According to men, Ukraine’s beautiful design and ease of use has a premium not found on many German websites. In Ukraine, no one is sweating about protocols and rules when a dilapidated site needs to be updated.
“We don’t have a process,” Overchyk said. “We just get things done. That’s the idea that Ukrainians are trying to bring wherever they go.” We need to do this. Help us do it. “
This spirit of accomplishment is reflected in many stories told by Nordcurrent employees scrambled from Ukraine. Nastya Dahno is an artist in the company’s Dnipro office and met a second bus in the Polish town of Lodz. First, she had to travel by train from Dnipro to Lviv. She took 36 hours instead of the usual 12 hours in the turmoil of the first day of the war. It was a sleeper train with bunk beds that were used like benches. , 4-5 seats.
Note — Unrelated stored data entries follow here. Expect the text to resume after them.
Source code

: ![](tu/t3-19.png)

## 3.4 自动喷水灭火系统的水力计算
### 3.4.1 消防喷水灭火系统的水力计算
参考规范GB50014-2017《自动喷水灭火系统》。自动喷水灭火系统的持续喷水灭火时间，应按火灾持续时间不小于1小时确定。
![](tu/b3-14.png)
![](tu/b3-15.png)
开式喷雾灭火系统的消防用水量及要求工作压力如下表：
Spaces were crammed, doors were locked, shades were drawn, and blankets were hung on the shades. The idea was to reduce the light emitted by the train, limit its chances of being discovered by the Russians, and reduce the impact of the glass implosion if the train was attacked. Everyone was instructed to be quiet, especially when the train stopped at the platform.
The most terrifying moment happened about 10 hours after the trip, at midnight, when a man knocking on the door and yelling “Put me in!” Shattered the silence of the stop.
“We didn’t know who was behind the door,” Dano said (and she never knew because it happened). “We thought it could be a criminal or a Russian soldier. No one spoke. We were just silent.”
Like most Ukrainians, most of Nordcurrent’s employees stayed in Ukraine. One of them is Tatyana Margolina, the company’s office director in Dnipro. She recalled in a video chat early on that President Volodymyr Zelensky said that if everyone moved, the economy would collapse. Local government officials then provided gender-specific recommendations on how to spend some money.
Everyone, go to the gym. Everyone, please complete the nail.
“Nail salons have become a place of treatment,” said Margolina. “A woman nailing around here has also taken several courses in psychology, so her salon isn’t just a place to fix your nails. She’s a place to talk.”
As Margorina continues to run Dnipro’s office, her work has a new and uncertain dimension. It’s the sound of an explosion. She hears them often, but she’s crazy about even the silence of the war — even for the people of Vilnius.
Not long ago, Mr. Kushneil was calling his husband when he heard the bomb landing and said he needed to hang up and hurry to the shelter. Within hours, she read that three people had died in a house near the playground where Mr. Kushnil regularly took her daughter. They soon noticed an attack that forced her husband to hang up.
“I don’t understand this war,” Kushneil said with tears on his cheeks, taking off his glasses. “Our life was ruined and broken, and I don’t know why.”